== Page text ==
It is also claimed that part of “providing” for a family in 1 Timothy 5:8 involves protection of the family.
But if any provideth not for his own, and specially his own household, he hath denied the faith, and is worse than an unbeliever (1 Timothy 5:8).
As we can see, the text speaks only about “providing,” and is placed in the context of discussion of the physical support of widows. There is no basis to assert that “protect” is part of “provide,” and it is not a necessary inference in the least, especially if there are Scriptures present that would go against that idea, as quoted above.
It makes as much sense to justify a man using violence to protect his family by saying that he is “providing” as it is to justify a man stealing bread to “provide” for his family. If it is not a justifiable practice to begin with, it cannot be justified here!
One can provide for one’s family while one is dying, as Jesus powerfully demonstrates on the cross:
When Jesus therefore saw his mother, and the disciple standing by whom he loved, he saith unto his mother, “Woman, behold thy son!”
Then saith he to the disciple, “Behold, thy mother!”
And from that hour the disciple took her unto his own home (John 19:26-27).
If Jesus can thus provide for His mother, even in the midst of dying, we can “provide” without needing to assume that protection by violence is necessarily implied.
Another argument involves Jesus’ image in Matthew 12:29 and Luke 11:21-22:
“Or how can one enter into the house of the strong man, and spoil his goods, except he first bind the strong man? And then he will spoil his house.”
===
== Given information ==
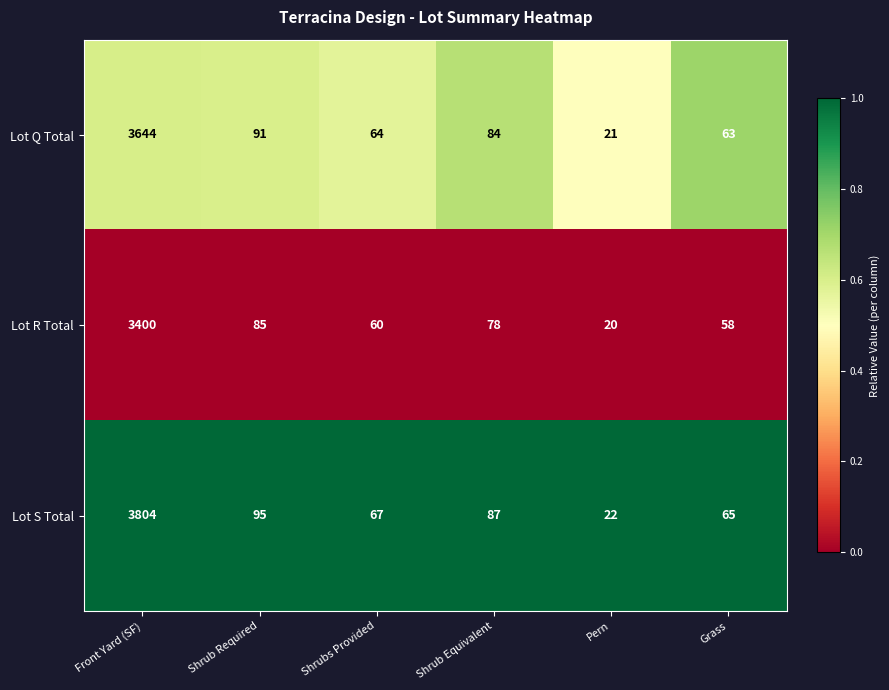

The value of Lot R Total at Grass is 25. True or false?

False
===
== Given information ==
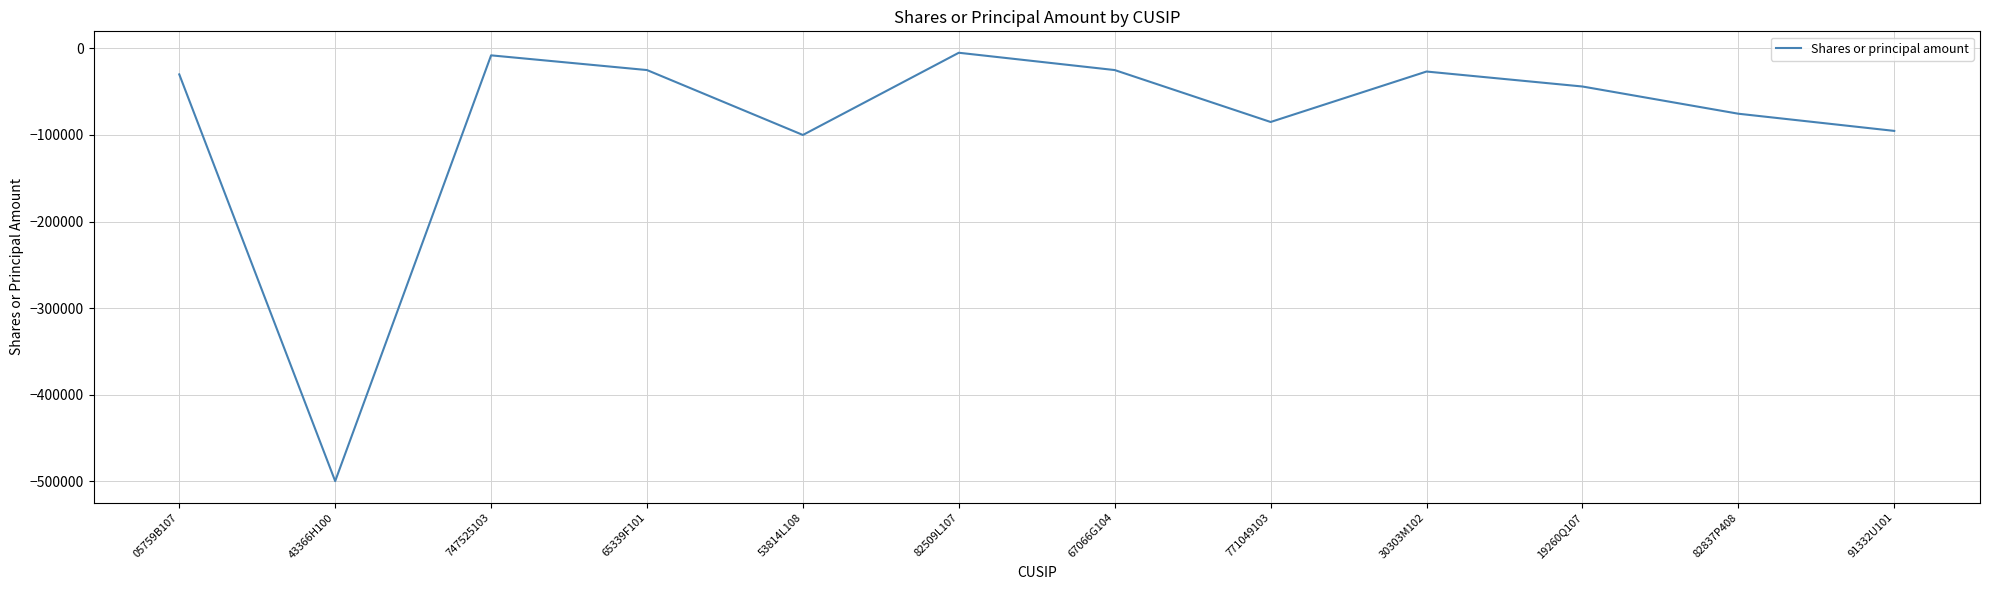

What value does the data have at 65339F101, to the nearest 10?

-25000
===
What this exercise asks >>
• a. In the page text, what discussion is 1 Timothy 5:8 placed in?
• b. Decide whether each statement agrees with the page text. Answer yes or no and quote the words of the text that settle it.
(i) 1 Timothy 5:8 speaks only about "providing."
(ii) Jesus provided for his mother by giving her into the disciple's care.
(iii) The page text says Jesus used an image in Matthew 12:29 and Luke 11:21-22.
• c. Rewrite the page text's paragraph that begins "As we can see, the text speaks only" in one or two shorter sentences, keeping its main points.

Answers per task >>
• a. It is placed in a discussion of the physical support of widows.

• b.
(i) Yes: "the text speaks only about “providing,”"
(ii) Yes: "And from that hour the disciple took her unto his own home"
(iii) Yes: "Another argument involves Jesus’ image in Matthew 12:29 and Luke 11:21-22"

• c. The verse mentions only "providing," in a discussion of physically supporting widows. Nothing supports reading "protect" into "provide," and that inference is not necessary, especially where other Scriptures go against it.